[Dataset entries]
_____

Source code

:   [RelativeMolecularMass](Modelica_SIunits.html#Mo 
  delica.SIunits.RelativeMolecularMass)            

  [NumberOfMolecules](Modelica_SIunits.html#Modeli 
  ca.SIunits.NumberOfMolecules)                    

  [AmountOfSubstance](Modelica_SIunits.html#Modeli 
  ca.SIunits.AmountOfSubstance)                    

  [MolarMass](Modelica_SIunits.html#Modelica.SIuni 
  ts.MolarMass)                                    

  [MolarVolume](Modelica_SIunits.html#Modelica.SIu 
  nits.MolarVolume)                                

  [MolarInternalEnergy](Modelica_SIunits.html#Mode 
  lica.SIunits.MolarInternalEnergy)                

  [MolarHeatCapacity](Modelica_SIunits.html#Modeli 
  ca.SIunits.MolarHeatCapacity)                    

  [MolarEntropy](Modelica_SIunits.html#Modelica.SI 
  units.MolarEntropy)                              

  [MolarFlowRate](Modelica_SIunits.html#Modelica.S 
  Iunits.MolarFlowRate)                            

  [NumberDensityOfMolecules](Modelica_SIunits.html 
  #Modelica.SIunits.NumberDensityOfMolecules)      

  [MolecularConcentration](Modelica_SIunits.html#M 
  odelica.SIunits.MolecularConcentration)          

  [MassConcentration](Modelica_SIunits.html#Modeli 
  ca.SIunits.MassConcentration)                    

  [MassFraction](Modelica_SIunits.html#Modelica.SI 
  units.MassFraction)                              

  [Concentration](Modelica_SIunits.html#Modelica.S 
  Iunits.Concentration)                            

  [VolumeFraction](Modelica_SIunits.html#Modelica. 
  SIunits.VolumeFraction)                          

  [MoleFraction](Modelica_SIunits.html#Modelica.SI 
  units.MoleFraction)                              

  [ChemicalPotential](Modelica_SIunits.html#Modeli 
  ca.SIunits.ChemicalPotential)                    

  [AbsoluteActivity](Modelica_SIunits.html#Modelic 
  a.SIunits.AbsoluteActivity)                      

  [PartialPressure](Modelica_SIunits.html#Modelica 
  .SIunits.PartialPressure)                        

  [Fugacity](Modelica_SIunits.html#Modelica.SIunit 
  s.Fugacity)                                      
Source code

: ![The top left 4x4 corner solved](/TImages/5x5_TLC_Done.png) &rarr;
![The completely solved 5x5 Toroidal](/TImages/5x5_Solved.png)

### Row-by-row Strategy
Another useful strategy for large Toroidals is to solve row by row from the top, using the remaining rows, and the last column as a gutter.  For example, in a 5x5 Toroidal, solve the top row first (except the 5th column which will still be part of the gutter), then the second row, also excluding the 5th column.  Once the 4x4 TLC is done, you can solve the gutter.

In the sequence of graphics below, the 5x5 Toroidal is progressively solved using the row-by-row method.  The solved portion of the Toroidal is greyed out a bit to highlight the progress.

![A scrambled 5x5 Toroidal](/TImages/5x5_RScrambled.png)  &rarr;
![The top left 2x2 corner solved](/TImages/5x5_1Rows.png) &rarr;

_____

Print every record above exactly as written.

* Response area
Source code

:   [RelativeMolecularMass](Modelica_SIunits.html#Mo 
  delica.SIunits.RelativeMolecularMass)            

  [NumberOfMolecules](Modelica_SIunits.html#Modeli 
  ca.SIunits.NumberOfMolecules)                    

  [AmountOfSubstance](Modelica_SIunits.html#Modeli 
  ca.SIunits.AmountOfSubstance)                    

  [MolarMass](Modelica_SIunits.html#Modelica.SIuni 
  ts.MolarMass)                                    

  [MolarVolume](Modelica_SIunits.html#Modelica.SIu 
  nits.MolarVolume)                                

  [MolarInternalEnergy](Modelica_SIunits.html#Mode 
  lica.SIunits.MolarInternalEnergy)                

  [MolarHeatCapacity](Modelica_SIunits.html#Modeli 
  ca.SIunits.MolarHeatCapacity)                    

  [MolarEntropy](Modelica_SIunits.html#Modelica.SI 
  units.MolarEntropy)                              

  [MolarFlowRate](Modelica_SIunits.html#Modelica.S 
  Iunits.MolarFlowRate)                            

  [NumberDensityOfMolecules](Modelica_SIunits.html 
  #Modelica.SIunits.NumberDensityOfMolecules)      

  [MolecularConcentration](Modelica_SIunits.html#M 
  odelica.SIunits.MolecularConcentration)          

  [MassConcentration](Modelica_SIunits.html#Modeli 
  ca.SIunits.MassConcentration)                    

  [MassFraction](Modelica_SIunits.html#Modelica.SI 
  units.MassFraction)                              

  [Concentration](Modelica_SIunits.html#Modelica.S 
  Iunits.Concentration)                            

  [VolumeFraction](Modelica_SIunits.html#Modelica. 
  SIunits.VolumeFraction)                          

  [MoleFraction](Modelica_SIunits.html#Modelica.SI 
  units.MoleFraction)                              

  [ChemicalPotential](Modelica_SIunits.html#Modeli 
  ca.SIunits.ChemicalPotential)                    

  [AbsoluteActivity](Modelica_SIunits.html#Modelic 
  a.SIunits.AbsoluteActivity)                      

  [PartialPressure](Modelica_SIunits.html#Modelica 
  .SIunits.PartialPressure)                        

  [Fugacity](Modelica_SIunits.html#Modelica.SIunit 
  s.Fugacity)                                      
Source code

: ![The top left 4x4 corner solved](/TImages/5x5_TLC_Done.png) &rarr;
![The completely solved 5x5 Toroidal](/TImages/5x5_Solved.png)

### Row-by-row Strategy
Another useful strategy for large Toroidals is to solve row by row from the top, using the remaining rows, and the last column as a gutter.  For example, in a 5x5 Toroidal, solve the top row first (except the 5th column which will still be part of the gutter), then the second row, also excluding the 5th column.  Once the 4x4 TLC is done, you can solve the gutter.

In the sequence of graphics below, the 5x5 Toroidal is progressively solved using the row-by-row method.  The solved portion of the Toroidal is greyed out a bit to highlight the progress.

![A scrambled 5x5 Toroidal](/TImages/5x5_RScrambled.png)  &rarr;
![The top left 2x2 corner solved](/TImages/5x5_1Rows.png) &rarr;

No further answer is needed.